A centralized group with strong leadership, proven ROI, and C-level support could, in fact, experience an increase in demand. Jack Levis, who headed an analytics group at UPS for many years and over several recessions, pointed out that mature and well-connected centralized groups might be asked to employ analytics for targeted cost reductions. “During the  recession, everyone wanted to find cost-cutting measures,” he told us. “My team was buried with work. We were fortunate, as we already built many tools for network modeling and didn’t need to start from scratch. We were running alternatives day and night.”
The Most Likely Determinant of Demand
After discussing this topic with several senior leaders, we concluded that demonstrated ROI, or a lack thereof, is likely to be the biggest determining factor in whether organizations will strengthen or contract their data science and analytics efforts. For those data teams that have demonstrated strong, positive ROI, the demand for analytics might increase in a recession.

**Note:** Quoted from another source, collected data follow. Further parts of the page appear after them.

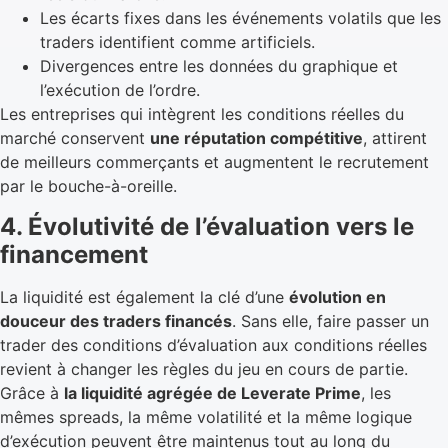
Les écarts fixes dans les événements volatils que les
traders identifient comme artificiels.
Divergences entre les données du graphique et
l’exécution de l’ordre.
Les entreprises qui intègrent les conditions réelles du
marché conservent
une réputation compétitive
, attirent
de meilleurs commerçants et augmentent le recrutement
par le bouche-à-oreille.
4. Évolutivité de l’évaluation vers le
financement
La liquidité est également la clé d’une
évolution en
douceur des traders financés
. Sans elle, faire passer un
trader des conditions d’évaluation aux conditions réelles
revient à changer les règles du jeu en cours de partie.
Grâce à
la liquidité agrégée de Leverate Prime
, les
mêmes spreads, la même volatilité et la même logique
d’exécution peuvent être maintenus tout au long du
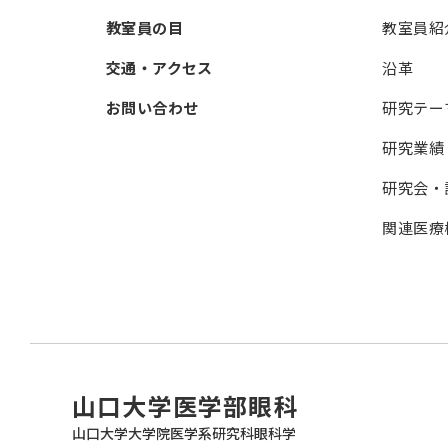
教室員の目
教室員紹
交通・アクセス
沿革
お問い合わせ
研究テー
研究業績
研究会・
関連医療
山口大学医学部眼科
山口大学大学院医学系研究科眼科学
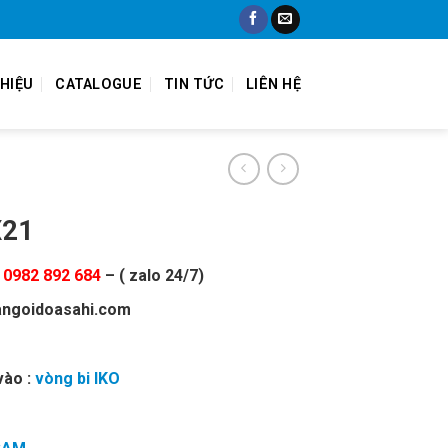
THIỆU
CATALOGUE
TIN TỨC
LIÊN HỆ
X21
:
0982 892 684
– ( zalo 24/7)
angoidoasahi.com
vào :
vòng bi IKO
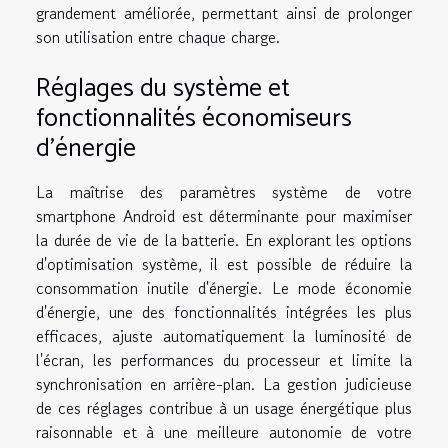
grandement améliorée, permettant ainsi de prolonger
son utilisation entre chaque charge.
Réglages du système et
fonctionnalités économiseurs
d'énergie
La maîtrise des paramètres système de votre
smartphone Android est déterminante pour maximiser
la durée de vie de la batterie. En explorant les options
d'optimisation système, il est possible de réduire la
consommation inutile d'énergie. Le mode économie
d'énergie, une des fonctionnalités intégrées les plus
efficaces, ajuste automatiquement la luminosité de
l'écran, les performances du processeur et limite la
synchronisation en arrière-plan. La gestion judicieuse
de ces réglages contribue à un usage énergétique plus
raisonnable et à une meilleure autonomie de votre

Based on data from Burning Glass Technologies’ Labor Insight tool on the three-week average for the period that ended April 18, 2020, growth in new U.S. job postings has slowed, with rates of decline varying across industries such as finance and insurance, non-store retail, passenger airlines, and air freight. However, although new job postings in data science and analytics have declined overall, they currently appear to be declining at a slower rate than that of most other occupations. And within the finance and insurance industry, new job postings in the analytics and data science space have actually increased.
We are on the leading edge of the decline and must be careful in interpreting this movement. We feel strongly that data science capabilities are critical to competitive success, so we hope that businesses don’t let those skills die out or let the best data scientists go to work for a few IT companies. Analytics and data science professionals have experienced extreme demand for their services over the past decade. Whether they continue to be sought by organizations will depend to a substantial degree on the factors we have discussed here.